Данный текст:
__________
# Stable Diffusion finetuning
Ноутбук с примером обучения StableDiffusionInpaint для использования полученных весов в генераторе синтетических аугментаций

In [None]:
import os
import json
import math

import numpy as np
import torch
import torch.nn.functional as F
from pathlib import Path
from IPython.display import clear_output
from accelerate import Accelerator
from accelerate.utils import ProjectConfiguration
from tqdm.auto import tqdm
from datasets import Dataset, load_from_disk
from PIL import Image, ImageDraw
from torchvision import transforms
from transformers import CLIPTextModel, CLIPTokenizer
from diffusers import (
    AutoencoderKL,
    DDPMScheduler,
    StableDiffusionPipeline,
    UNet2DConditionModel,
)
from diffusers.optimization import get_scheduler

from SyntheticAugmentationGenerator import AugmentationGenerator

## Подготовка данных для обучения
Для обучения StableDiffusionInpaint необходимо подготовить датасет, каждый экземпляр которого будет хранить оригинальное изображение, маску и промпт(текстовую подсказку для обучения). Такой датасет будет подготовлен из датасета в формате COCO для детекции объектов.

В данном разделе будут вырезаться изображения размером 512x512 пикселей вокруг размеченных bbox'ов и создаваться маска с белым прямоугольником на месте bbox'а. Для каждого изображения необходимо написать несколько текстовый подсказок, по которым будет учиться новая модель.
Формат полученного датасета выглядит так:

    {
        'images': list<PIL image>
        'masks': list<PIL image>
        'text': list<str>
    }

In [None]:
COCO_DIR = './data/example.json' #путь до JSON файла с COCO разметкой
IMGS_DIR = './data/example/' #путь до директории с изображениями

In [None]:
images = []
masks = []

with open(COCO_DIR, 'r') as f:
    coco = json.load(f)
    for ann in coco['annotations']:
            img_name = coco['images'][ann['image_id']]['file_name'].split('/')[-1]
            if os.path.exists(IMGS_DIR+img_name):
                img = Image.open(IMGS_DIR+img_name)
                w, h = img.size
                bbox = ann['bbox']
                bbox[2] += bbox[0]
                bbox[3] += bbox[1]
                att_area, mask, _, _ = AugmentationGenerator.generate_attention_area(img=img, bbox=bbox, aa_size=512)
                images += [att_area]
                masks += [mask]
                
len(images), len(masks)

In [None]:
dataset_dict = {
    'images': [],
    'masks': [],
    'texts': []
}

In [None]:
nn_prompts = 1 #количество промптов для каждого изображения
for i, img in enumerate(images):
    display(img)
__________
Список записей:
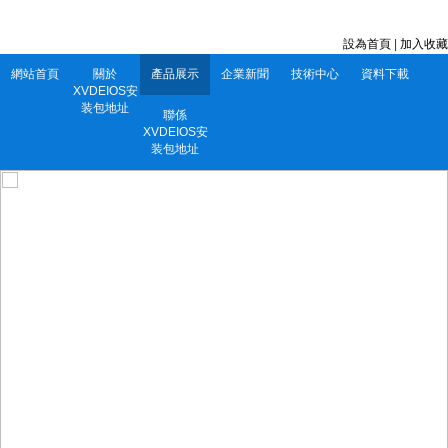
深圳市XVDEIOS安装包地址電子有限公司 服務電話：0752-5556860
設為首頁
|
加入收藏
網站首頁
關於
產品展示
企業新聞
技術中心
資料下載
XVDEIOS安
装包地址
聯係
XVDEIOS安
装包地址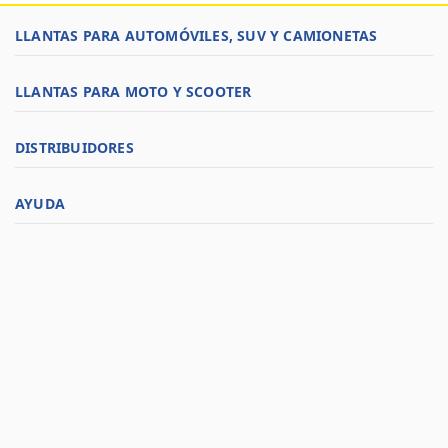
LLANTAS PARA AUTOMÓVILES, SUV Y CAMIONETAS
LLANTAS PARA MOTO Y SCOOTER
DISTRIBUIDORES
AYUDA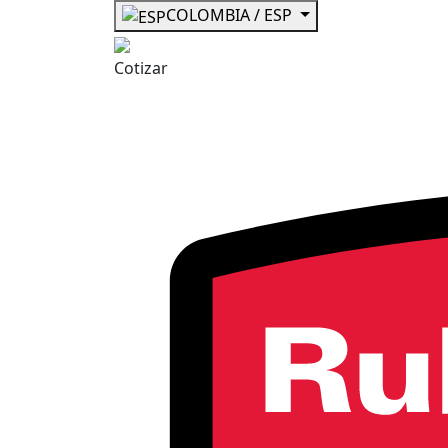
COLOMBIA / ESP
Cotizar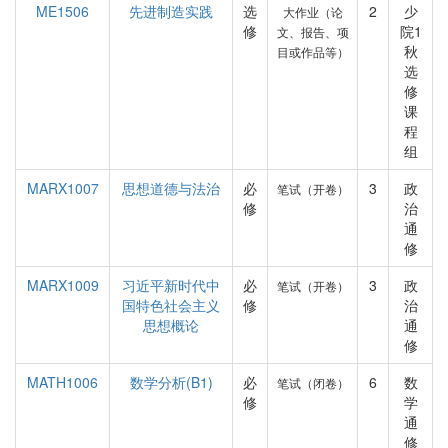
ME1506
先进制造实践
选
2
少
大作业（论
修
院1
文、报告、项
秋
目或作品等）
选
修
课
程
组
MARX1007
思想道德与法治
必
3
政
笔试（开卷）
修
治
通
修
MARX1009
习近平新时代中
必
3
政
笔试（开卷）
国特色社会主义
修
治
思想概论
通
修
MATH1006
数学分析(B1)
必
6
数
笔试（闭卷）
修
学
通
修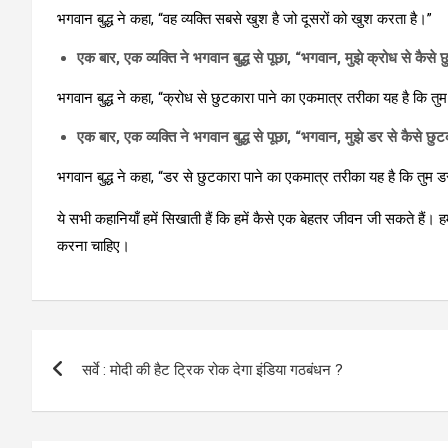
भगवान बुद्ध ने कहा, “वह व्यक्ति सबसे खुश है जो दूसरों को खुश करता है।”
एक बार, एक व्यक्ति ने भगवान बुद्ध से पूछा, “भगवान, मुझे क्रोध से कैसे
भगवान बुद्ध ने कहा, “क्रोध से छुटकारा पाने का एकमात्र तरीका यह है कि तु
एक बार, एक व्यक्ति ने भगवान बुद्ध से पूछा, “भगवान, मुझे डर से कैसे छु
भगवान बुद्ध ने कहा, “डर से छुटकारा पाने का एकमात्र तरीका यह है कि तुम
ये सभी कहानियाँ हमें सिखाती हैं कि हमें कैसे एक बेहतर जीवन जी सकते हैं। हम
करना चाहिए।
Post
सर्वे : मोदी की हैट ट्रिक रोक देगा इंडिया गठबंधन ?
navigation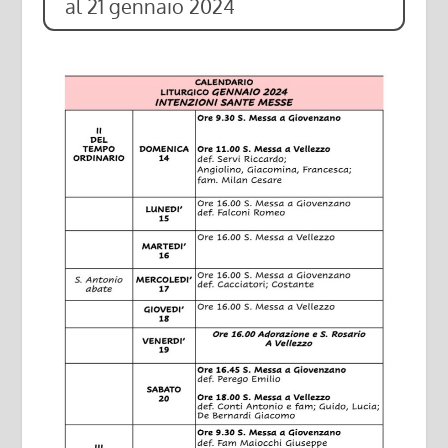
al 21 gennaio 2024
__________
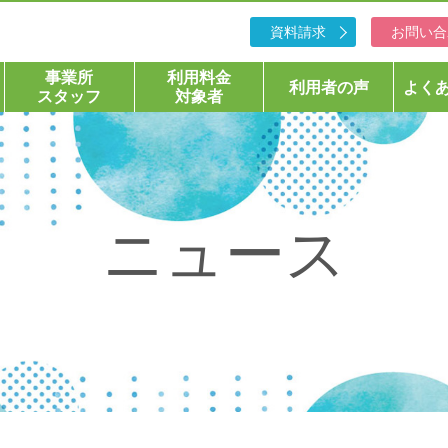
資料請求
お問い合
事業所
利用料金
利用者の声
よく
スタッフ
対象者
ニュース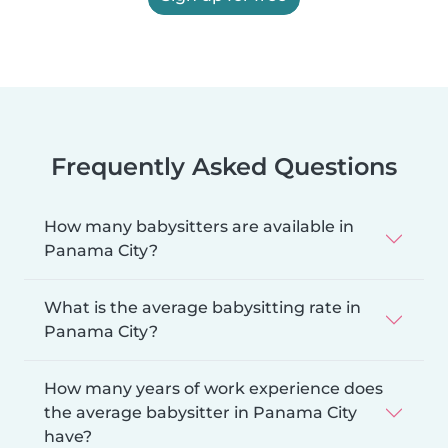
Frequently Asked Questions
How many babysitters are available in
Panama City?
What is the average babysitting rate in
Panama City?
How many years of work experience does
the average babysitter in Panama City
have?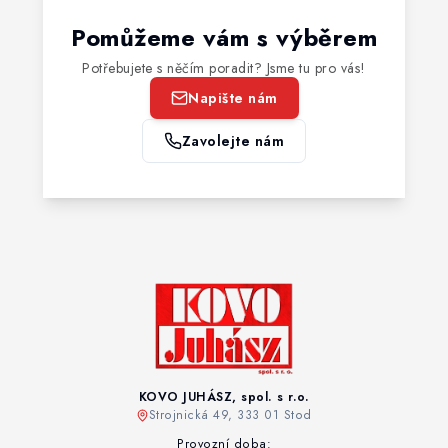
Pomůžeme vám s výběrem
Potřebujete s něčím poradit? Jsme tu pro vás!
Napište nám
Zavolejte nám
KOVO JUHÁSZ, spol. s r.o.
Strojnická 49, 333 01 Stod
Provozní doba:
__________
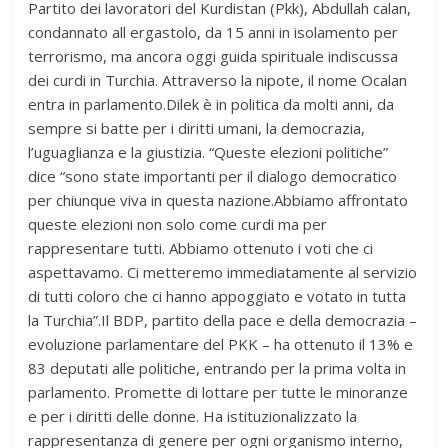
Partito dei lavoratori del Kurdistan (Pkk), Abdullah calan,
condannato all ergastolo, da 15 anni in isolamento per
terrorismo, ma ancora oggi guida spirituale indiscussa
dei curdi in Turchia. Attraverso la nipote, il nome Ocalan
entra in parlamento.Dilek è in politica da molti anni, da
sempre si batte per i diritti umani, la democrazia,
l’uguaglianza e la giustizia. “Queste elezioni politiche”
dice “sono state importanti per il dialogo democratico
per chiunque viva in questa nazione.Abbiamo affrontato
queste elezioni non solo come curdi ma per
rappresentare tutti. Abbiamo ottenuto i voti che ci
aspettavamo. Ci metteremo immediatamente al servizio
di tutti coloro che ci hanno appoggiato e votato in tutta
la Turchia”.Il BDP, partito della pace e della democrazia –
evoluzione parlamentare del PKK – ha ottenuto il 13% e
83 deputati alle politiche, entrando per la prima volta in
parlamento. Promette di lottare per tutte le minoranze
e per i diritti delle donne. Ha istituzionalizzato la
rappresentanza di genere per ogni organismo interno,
__________
Ваши задания:
a) Какого размера изображения вырезаются вокруг размеченных bbox'ов, согласно тексту о дообучении Stable Diffusion?
b) Перепишите из текста о дообучении Stable Diffusion фрагмент от слов «w, h = img.size» до слов «len(images), len(masks)» включительно.

Выполненное упражнение:
a) 512x512 пикселей.

b)
w, h = img.size
                bbox = ann['bbox']
                bbox[2] += bbox[0]
                bbox[3] += bbox[1]
                att_area, mask, _, _ = AugmentationGenerator.generate_attention_area(img=img, bbox=bbox, aa_size=512)
                images += [att_area]
                masks += [mask]
                
len(images), len(masks)